(Assigned task): All entries below are to be reproduced precisely as they stand, without the pictures.

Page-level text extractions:
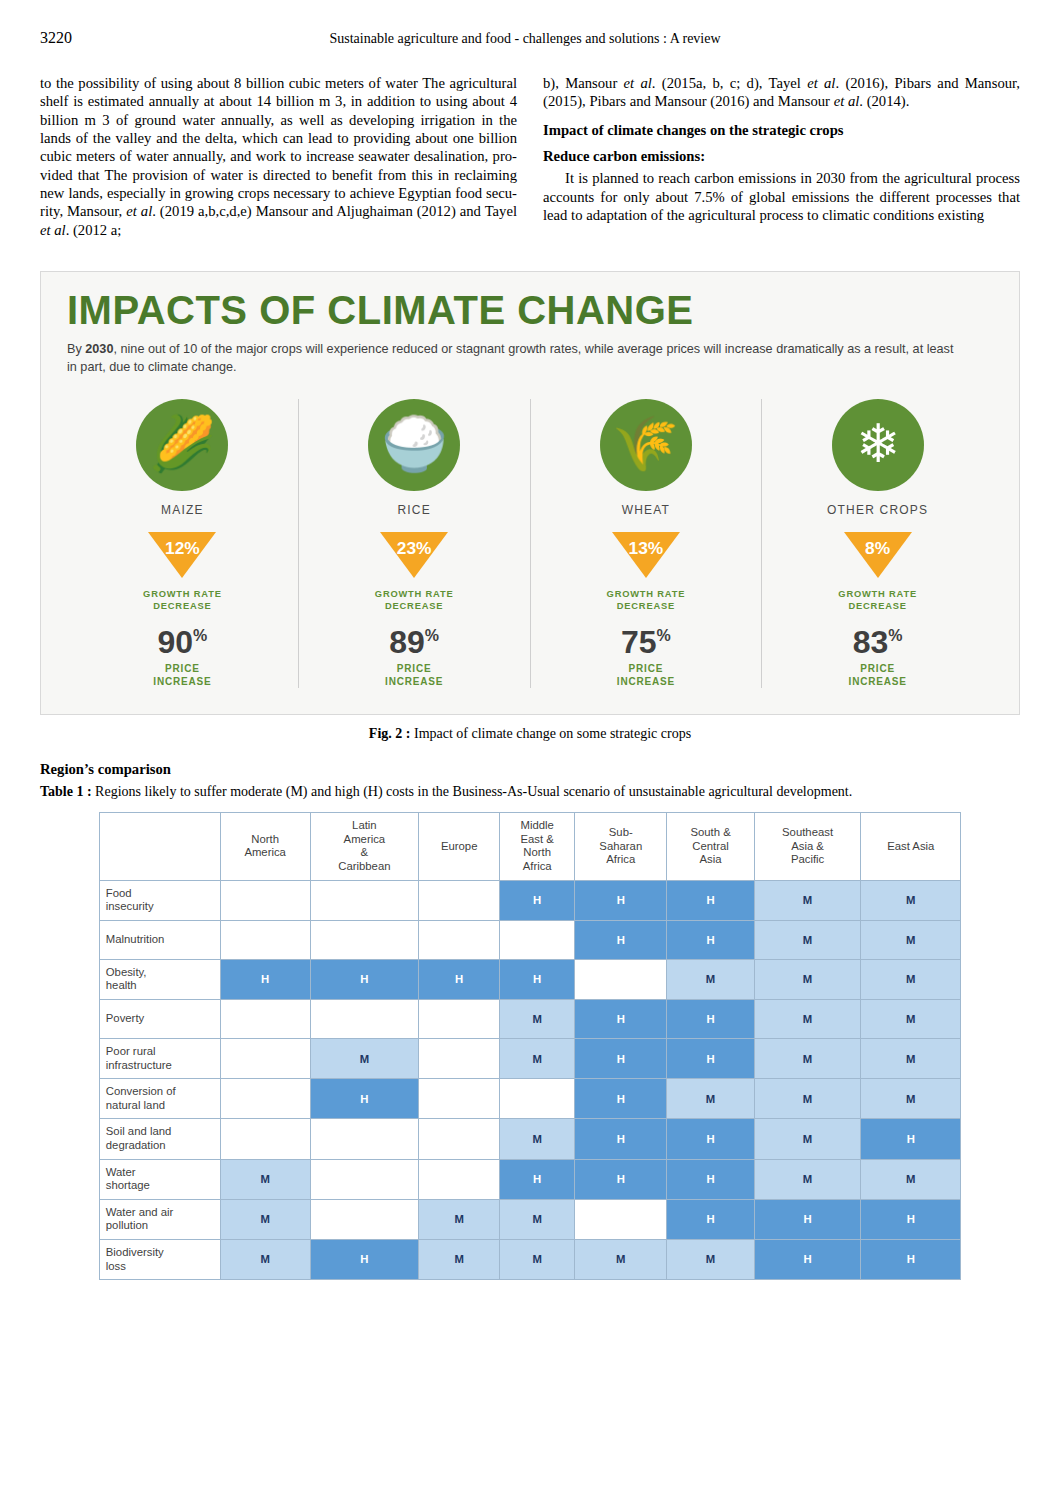3220
Sustainable agriculture and food - challenges and solutions : A review
to the possibility of using about 8 billion cubic meters of water The agricultural shelf is estimated annually at about 14 billion m 3, in addition to using about 4 billion m 3 of ground water annually, as well as developing irrigation in the lands of the valley and the delta, which can lead to providing about one billion cubic meters of water annually, and work to increase seawater desalination, provided that The provision of water is directed to benefit from this in reclaiming new lands, especially in growing crops necessary to achieve Egyptian food security, Mansour, et al. (2019 a,b,c,d,e) Mansour and Aljughaiman (2012) and Tayel et al. (2012 a;
b), Mansour et al. (2015a, b, c; d), Tayel et al. (2016), Pibars and Mansour, (2015), Pibars and Mansour (2016) and Mansour et al. (2014).
Impact of climate changes on the strategic crops
Reduce carbon emissions:
It is planned to reach carbon emissions in 2030 from the agricultural process accounts for only about 7.5% of global emissions the different processes that lead to adaptation of the agricultural process to climatic conditions existing
IMPACTS OF CLIMATE CHANGE
By 2030, nine out of 10 of the major crops will experience reduced or stagnant growth rates, while average prices will increase dramatically as a result, at least in part, due to climate change.
🌽
MAIZE
12%
GROWTH RATE
DECREASE
90%
PRICE
INCREASE
🍚
RICE
23%
GROWTH RATE
DECREASE
89%
PRICE
INCREASE
🌾
WHEAT
13%
GROWTH RATE
DECREASE
75%
PRICE
INCREASE
❄
OTHER CROPS
8%
GROWTH RATE
DECREASE
83%
PRICE
INCREASE
Fig. 2 : Impact of climate change on some strategic crops
Region’s comparison
Table 1 : Regions likely to suffer moderate (M) and high (H) costs in the Business-As-Usual scenario of unsustainable agricultural development.
| | North America | Latin America & Caribbean | Europe | Middle East & North Africa | Sub- Saharan Africa | South & Central Asia | Southeast Asia & Pacific | East Asia |
| --- | --- | --- | --- | --- | --- | --- | --- | --- |
| Food insecurity | | | | H | H | H | M | M |
| Malnutrition | | | | | H | H | M | M |
| Obesity, health | H | H | H | H | | M | M | M |
| Poverty | | | | M | H | H | M | M |
| Poor rural infrastructure | | M | | M | H | H | M | M |
| Conversion of natural land | | H | | | H | M | M | M |
| Soil and land degradation | | | | M | H | H | M | H |
| Water shortage | M | | | H | H | H | M | M |
| Water and air pollution | M | | M | M | | H | H | H |
| Biodiversity loss | M | H | M | M | M | M | H | H |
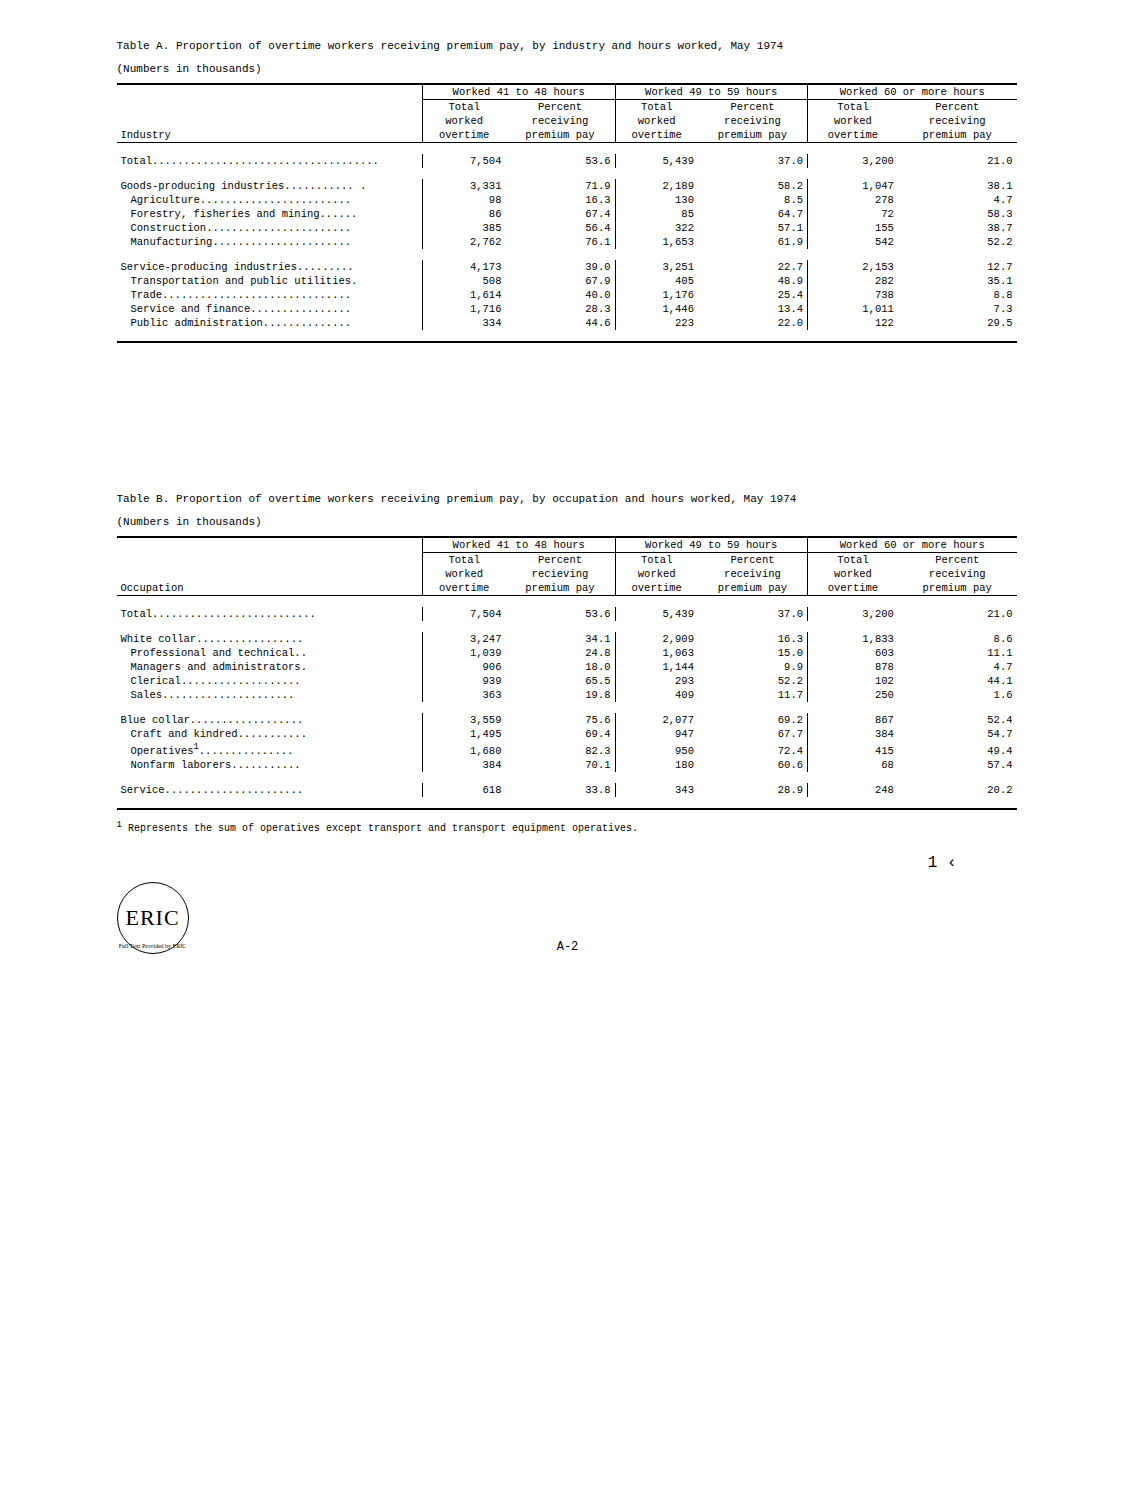Table A. Proportion of overtime workers receiving premium pay, by industry and hours worked, May 1974
(Numbers in thousands)
| | Worked 41 to 48 hours | Worked 49 to 59 hours | Worked 60 or more hours |
| --- | --- | --- | --- |
| Total | Percent | Total | Percent | Total | Percent |
| worked | receiving | worked | receiving | worked | receiving |
| Industry | overtime | premium pay | overtime | premium pay | overtime | premium pay |
| Total .................................... | 7,504 | 53.6 | 5,439 | 37.0 | 3,200 | 21.0 |
| Goods-producing industries ........... . | 3,331 | 71.9 | 2,189 | 58.2 | 1,047 | 38.1 |
| Agriculture ........................ | 98 | 16.3 | 130 | 8.5 | 278 | 4.7 |
| Forestry, fisheries and mining ...... | 86 | 67.4 | 85 | 64.7 | 72 | 58.3 |
| Construction ....................... | 385 | 56.4 | 322 | 57.1 | 155 | 38.7 |
| Manufacturing ...................... | 2,762 | 76.1 | 1,653 | 61.9 | 542 | 52.2 |
| Service-producing industries ......... | 4,173 | 39.0 | 3,251 | 22.7 | 2,153 | 12.7 |
| Transportation and public utilities. | 508 | 67.9 | 405 | 48.9 | 282 | 35.1 |
| Trade .............................. | 1,614 | 40.0 | 1,176 | 25.4 | 738 | 8.8 |
| Service and finance ................ | 1,716 | 28.3 | 1,446 | 13.4 | 1,011 | 7.3 |
| Public administration .............. | 334 | 44.6 | 223 | 22.0 | 122 | 29.5 |
Table B. Proportion of overtime workers receiving premium pay, by occupation and hours worked, May 1974
(Numbers in thousands)
| | Worked 41 to 48 hours | Worked 49 to 59 hours | Worked 60 or more hours |
| --- | --- | --- | --- |
| Total | Percent | Total | Percent | Total | Percent |
| worked | recieving | worked | receiving | worked | receiving |
| Occupation | overtime | premium pay | overtime | premium pay | overtime | premium pay |
| Total .......................... | 7,504 | 53.6 | 5,439 | 37.0 | 3,200 | 21.0 |
| White collar ................. | 3,247 | 34.1 | 2,909 | 16.3 | 1,833 | 8.6 |
| Professional and technical.. | 1,039 | 24.8 | 1,063 | 15.0 | 603 | 11.1 |
| Managers and administrators. | 906 | 18.0 | 1,144 | 9.9 | 878 | 4.7 |
| Clerical ................... | 939 | 65.5 | 293 | 52.2 | 102 | 44.1 |
| Sales ..................... | 363 | 19.8 | 409 | 11.7 | 250 | 1.6 |
| Blue collar .................. | 3,559 | 75.6 | 2,077 | 69.2 | 867 | 52.4 |
| Craft and kindred ........... | 1,495 | 69.4 | 947 | 67.7 | 384 | 54.7 |
| Operatives 1 ............... | 1,680 | 82.3 | 950 | 72.4 | 415 | 49.4 |
| Nonfarm laborers ........... | 384 | 70.1 | 180 | 60.6 | 68 | 57.4 |
| Service ...................... | 618 | 33.8 | 343 | 28.9 | 248 | 20.2 |
1 Represents the sum of operatives except transport and transport equipment operatives.
1 ‹
ERIC Full Text Provided by ERIC
A-2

(Task solution):
3220
Sustainable agriculture and food - challenges and solutions : A review
to the possibility of using about 8 billion cubic meters of water The agricultural shelf is estimated annually at about 14 billion m 3, in addition to using about 4 billion m 3 of ground water annually, as well as developing irrigation in the lands of the valley and the delta, which can lead to providing about one billion cubic meters of water annually, and work to increase seawater desalination, provided that The provision of water is directed to benefit from this in reclaiming new lands, especially in growing crops necessary to achieve Egyptian food security, Mansour, et al. (2019 a,b,c,d,e) Mansour and Aljughaiman (2012) and Tayel et al. (2012 a;
b), Mansour et al. (2015a, b, c; d), Tayel et al. (2016), Pibars and Mansour, (2015), Pibars and Mansour (2016) and Mansour et al. (2014).
Impact of climate changes on the strategic crops
Reduce carbon emissions:
It is planned to reach carbon emissions in 2030 from the agricultural process accounts for only about 7.5% of global emissions the different processes that lead to adaptation of the agricultural process to climatic conditions existing
IMPACTS OF CLIMATE CHANGE
By 2030, nine out of 10 of the major crops will experience reduced or stagnant growth rates, while average prices will increase dramatically as a result, at least in part, due to climate change.
🌽
MAIZE
12%
GROWTH RATE
DECREASE
90%
PRICE
INCREASE
🍚
RICE
23%
GROWTH RATE
DECREASE
89%
PRICE
INCREASE
🌾
WHEAT
13%
GROWTH RATE
DECREASE
75%
PRICE
INCREASE
❄
OTHER CROPS
8%
GROWTH RATE
DECREASE
83%
PRICE
INCREASE
Fig. 2 : Impact of climate change on some strategic crops
Region’s comparison
Table 1 : Regions likely to suffer moderate (M) and high (H) costs in the Business-As-Usual scenario of unsustainable agricultural development.
| | North America | Latin America & Caribbean | Europe | Middle East & North Africa | Sub- Saharan Africa | South & Central Asia | Southeast Asia & Pacific | East Asia |
| --- | --- | --- | --- | --- | --- | --- | --- | --- |
| Food insecurity | | | | H | H | H | M | M |
| Malnutrition | | | | | H | H | M | M |
| Obesity, health | H | H | H | H | | M | M | M |
| Poverty | | | | M | H | H | M | M |
| Poor rural infrastructure | | M | | M | H | H | M | M |
| Conversion of natural land | | H | | | H | M | M | M |
| Soil and land degradation | | | | M | H | H | M | H |
| Water shortage | M | | | H | H | H | M | M |
| Water and air pollution | M | | M | M | | H | H | H |
| Biodiversity loss | M | H | M | M | M | M | H | H |
Table A. Proportion of overtime workers receiving premium pay, by industry and hours worked, May 1974
(Numbers in thousands)
| | Worked 41 to 48 hours | Worked 49 to 59 hours | Worked 60 or more hours |
| --- | --- | --- | --- |
| Total | Percent | Total | Percent | Total | Percent |
| worked | receiving | worked | receiving | worked | receiving |
| Industry | overtime | premium pay | overtime | premium pay | overtime | premium pay |
| Total .................................... | 7,504 | 53.6 | 5,439 | 37.0 | 3,200 | 21.0 |
| Goods-producing industries ........... . | 3,331 | 71.9 | 2,189 | 58.2 | 1,047 | 38.1 |
| Agriculture ........................ | 98 | 16.3 | 130 | 8.5 | 278 | 4.7 |
| Forestry, fisheries and mining ...... | 86 | 67.4 | 85 | 64.7 | 72 | 58.3 |
| Construction ....................... | 385 | 56.4 | 322 | 57.1 | 155 | 38.7 |
| Manufacturing ...................... | 2,762 | 76.1 | 1,653 | 61.9 | 542 | 52.2 |
| Service-producing industries ......... | 4,173 | 39.0 | 3,251 | 22.7 | 2,153 | 12.7 |
| Transportation and public utilities. | 508 | 67.9 | 405 | 48.9 | 282 | 35.1 |
| Trade .............................. | 1,614 | 40.0 | 1,176 | 25.4 | 738 | 8.8 |
| Service and finance ................ | 1,716 | 28.3 | 1,446 | 13.4 | 1,011 | 7.3 |
| Public administration .............. | 334 | 44.6 | 223 | 22.0 | 122 | 29.5 |
Table B. Proportion of overtime workers receiving premium pay, by occupation and hours worked, May 1974
(Numbers in thousands)
| | Worked 41 to 48 hours | Worked 49 to 59 hours | Worked 60 or more hours |
| --- | --- | --- | --- |
| Total | Percent | Total | Percent | Total | Percent |
| worked | recieving | worked | receiving | worked | receiving |
| Occupation | overtime | premium pay | overtime | premium pay | overtime | premium pay |
| Total .......................... | 7,504 | 53.6 | 5,439 | 37.0 | 3,200 | 21.0 |
| White collar ................. | 3,247 | 34.1 | 2,909 | 16.3 | 1,833 | 8.6 |
| Professional and technical.. | 1,039 | 24.8 | 1,063 | 15.0 | 603 | 11.1 |
| Managers and administrators. | 906 | 18.0 | 1,144 | 9.9 | 878 | 4.7 |
| Clerical ................... | 939 | 65.5 | 293 | 52.2 | 102 | 44.1 |
| Sales ..................... | 363 | 19.8 | 409 | 11.7 | 250 | 1.6 |
| Blue collar .................. | 3,559 | 75.6 | 2,077 | 69.2 | 867 | 52.4 |
| Craft and kindred ........... | 1,495 | 69.4 | 947 | 67.7 | 384 | 54.7 |
| Operatives 1 ............... | 1,680 | 82.3 | 950 | 72.4 | 415 | 49.4 |
| Nonfarm laborers ........... | 384 | 70.1 | 180 | 60.6 | 68 | 57.4 |
| Service ...................... | 618 | 33.8 | 343 | 28.9 | 248 | 20.2 |
1 Represents the sum of operatives except transport and transport equipment operatives.
1 ‹
ERIC Full Text Provided by ERIC
A-2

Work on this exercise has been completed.